The health-care system doesn’t focus on people who are shy or feel themselves to be failures, he added.

“So next time, if you meet a homeless person or if you meet someone who is severely addicted, please remember, they all carry a story with them. And they all have a lot of very tough experience.”

But there always will be homeless people, although addiction and mental illness are the most common causes of homelessness.

“We will never eradicate it. It was here 10 years ago, but you didn’t recognize it.”

Retired teacher Jan Topniak told the panel she’s spent a lifetime trying to get help for her brother, who was eventually diagnosed with schizophrenia.

“It took over 45 years for him to be properly diagnosed.”

Another family members is a drug addict with mental health issues. She’s met people who became addicted through traumatic events.

Don’t be ashamed, she told others.

“We live in a society of hurt people and we need to help everyone.”

She said schools need full-time counsellors.

She told Doug Bing, MLA for Maple Ridge-Pitt Meadows, that proper help is needed for students in the elementary field.

Bing, along with several Maple Ridge councillors, were in the audience.

Nav Chhina, one of the panelists, related his own struggles with addiction and said there has to be help for kids in grades 7 and 8  – a time when they are trying to fit in and find their way in life.

He had started drinking in the last year of high school, despite coming from a strict family background.

“I was a bit insecure.
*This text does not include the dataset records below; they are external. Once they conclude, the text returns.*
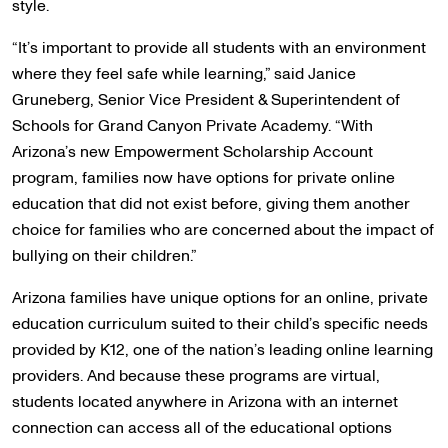
style.
“It’s important to provide all students with an environment
where they feel safe while learning,” said Janice
Gruneberg, Senior Vice President & Superintendent of
Schools for Grand Canyon Private Academy. “With
Arizona’s new Empowerment Scholarship Account
program, families now have options for private online
education that did not exist before, giving them another
choice for families who are concerned about the impact of
bullying on their children.”
Arizona families have unique options for an online, private
education curriculum suited to their child’s specific needs
provided by K12, one of the nation’s leading online learning
providers. And because these programs are virtual,
students located anywhere in Arizona with an internet
connection can access all of the educational options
I was overweight.”

The booze eased those feelings.

“For once in my life, I didn’t feel so constricted.”

He always felt he had to do well and and not let his family down.
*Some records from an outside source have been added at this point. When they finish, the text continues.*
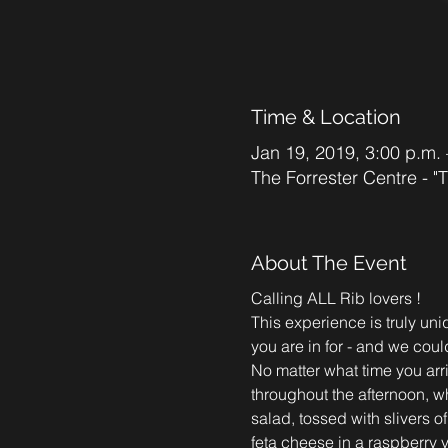
Time & Location
Jan 19, 2019, 3:00 p.m. 
The Forrester Centre - 
About The Event
This experience is truly un
you are in for - and we coul
No matter what time you arri
throughout the afternoon, w
salad, tossed with slivers o
feta cheese in a raspberry v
“As soon as I had a little bit of alcohol, I was free. Just for a little bit …”

While he was at UBC, and partying four nights a week, he finished his business degree. Life was great.

“Then things took a serious turn.”

One serious motor vehicle accident followed another.

“And that’s when I got introduced to Percocet.”

The drug not only eased physical pain, but emotional pain.

Then a close friend died. He felt he deserved better in life.

Painkillers then led to heroine. He lost his condo and car and pawned his possessions.

“At one point, I was doing $9,000 cash a month of heroine,” he said, voice breaking.

“The people I was hanging out with were the most awful people. I had nothing to give. I tried to overdose so many times, I just wanted to end it.”

His parents eventually got him into long-term treatment.

But, he noted, if someone smokes and gets cancer, they’re not denied medical help. And if someone eats too much and gets diabetes, they get help.

“I didn’t do Percocet with the intent of one day ripping every single person off.”

Chhina used to think that homeless people deserved what they get.

UBC professor Paul Kershaw, with Generation Squeeze, said more people are at risk of homelessness as house prices skyrocket.

In 1976, it took someone five years to save up a 20 per cent down payment on a house. In Vancouver, that process will now take 23 years.

“For my generation, the housing market is breaking down, pushing homes out of the reach of the vast majority,” let alone those at risk because of addiction or illness.

Meanwhile, someone between 25 and 34 makes $9,000 a year less than a generation ago.

Kershaw said he’s proud of being Canadian, but this country has high levels of poverty and homelessness compared to other countries.

“I think one of the conclusions we have to draw is that Canadians really suck at reducing poverty and homelessness.”

But, he noted, Canada has done well at reducing poverty for seniors, because policies were followed that benefit all seniors.

“What we do is we individualize the problem.”

That results in people looking down on poor people rather than seeing it as a wider issue.

But a national housing strategy that benefits everybody would get widespread support and political will and also help homelessness, he said.

“If we just focus on street homeless, I’m worried that Canadians are going to repeat our problems that we’ve done for decades. We need a different way to create the political will.”

• The next Community Dialogue on Homelessness takes place Oct. 26, 7 p.m. in the ACT and deals with legal and policing issues.